Try it: Retype the listing word for word, from its first line through the line with "Showing 1 - 15 of 562".

Task data:

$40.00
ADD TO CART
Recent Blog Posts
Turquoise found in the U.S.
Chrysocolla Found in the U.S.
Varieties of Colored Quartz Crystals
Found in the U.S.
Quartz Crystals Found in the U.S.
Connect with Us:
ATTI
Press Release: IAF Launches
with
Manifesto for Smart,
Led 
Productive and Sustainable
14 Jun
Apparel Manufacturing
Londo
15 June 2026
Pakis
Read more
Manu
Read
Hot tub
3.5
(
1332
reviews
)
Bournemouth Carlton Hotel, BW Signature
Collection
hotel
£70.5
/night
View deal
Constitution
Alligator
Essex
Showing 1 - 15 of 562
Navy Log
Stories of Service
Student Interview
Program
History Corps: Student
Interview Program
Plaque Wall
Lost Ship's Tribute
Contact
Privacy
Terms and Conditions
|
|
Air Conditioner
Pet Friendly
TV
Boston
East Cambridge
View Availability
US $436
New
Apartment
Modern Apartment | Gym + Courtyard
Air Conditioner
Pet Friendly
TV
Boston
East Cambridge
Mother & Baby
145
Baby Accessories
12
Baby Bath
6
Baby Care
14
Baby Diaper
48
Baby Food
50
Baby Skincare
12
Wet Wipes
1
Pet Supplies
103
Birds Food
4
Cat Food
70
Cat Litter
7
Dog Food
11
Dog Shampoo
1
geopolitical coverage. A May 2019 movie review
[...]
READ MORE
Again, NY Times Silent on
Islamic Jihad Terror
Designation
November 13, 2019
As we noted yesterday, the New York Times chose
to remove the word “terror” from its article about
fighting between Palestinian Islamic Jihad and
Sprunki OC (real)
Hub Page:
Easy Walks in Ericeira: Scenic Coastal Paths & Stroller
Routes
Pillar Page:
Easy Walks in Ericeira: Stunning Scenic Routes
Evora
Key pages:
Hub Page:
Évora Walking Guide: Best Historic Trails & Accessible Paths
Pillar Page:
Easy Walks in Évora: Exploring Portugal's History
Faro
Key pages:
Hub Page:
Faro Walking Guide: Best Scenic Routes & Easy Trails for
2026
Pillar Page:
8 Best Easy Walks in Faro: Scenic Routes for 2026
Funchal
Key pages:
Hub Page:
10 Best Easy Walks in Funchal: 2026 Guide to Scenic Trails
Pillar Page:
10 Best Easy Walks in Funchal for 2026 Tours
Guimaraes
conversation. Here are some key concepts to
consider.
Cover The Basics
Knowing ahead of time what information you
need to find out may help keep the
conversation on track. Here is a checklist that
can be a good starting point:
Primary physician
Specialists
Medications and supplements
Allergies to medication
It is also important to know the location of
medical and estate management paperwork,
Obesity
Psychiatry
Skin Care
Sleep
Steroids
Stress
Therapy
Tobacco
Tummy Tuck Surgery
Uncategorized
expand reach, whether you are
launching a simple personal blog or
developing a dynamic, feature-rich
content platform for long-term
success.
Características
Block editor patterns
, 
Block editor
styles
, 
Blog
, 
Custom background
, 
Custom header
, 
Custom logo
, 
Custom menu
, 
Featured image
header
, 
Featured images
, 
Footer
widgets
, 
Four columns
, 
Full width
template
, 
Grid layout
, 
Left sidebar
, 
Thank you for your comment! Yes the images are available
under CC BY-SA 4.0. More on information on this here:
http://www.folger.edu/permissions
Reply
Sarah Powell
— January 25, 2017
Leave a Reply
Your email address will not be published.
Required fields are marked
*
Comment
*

Problem solution:
$40.00
ADD TO CART
Recent Blog Posts
Turquoise found in the U.S.
Chrysocolla Found in the U.S.
Varieties of Colored Quartz Crystals
Found in the U.S.
Quartz Crystals Found in the U.S.
Connect with Us:
ATTI
Press Release: IAF Launches
with
Manifesto for Smart,
Led 
Productive and Sustainable
14 Jun
Apparel Manufacturing
Londo
15 June 2026
Pakis
Read more
Manu
Read
Hot tub
3.5
(
1332
reviews
)
Bournemouth Carlton Hotel, BW Signature
Collection
hotel
£70.5
/night
View deal
Constitution
Alligator
Essex
Showing 1 - 15 of 562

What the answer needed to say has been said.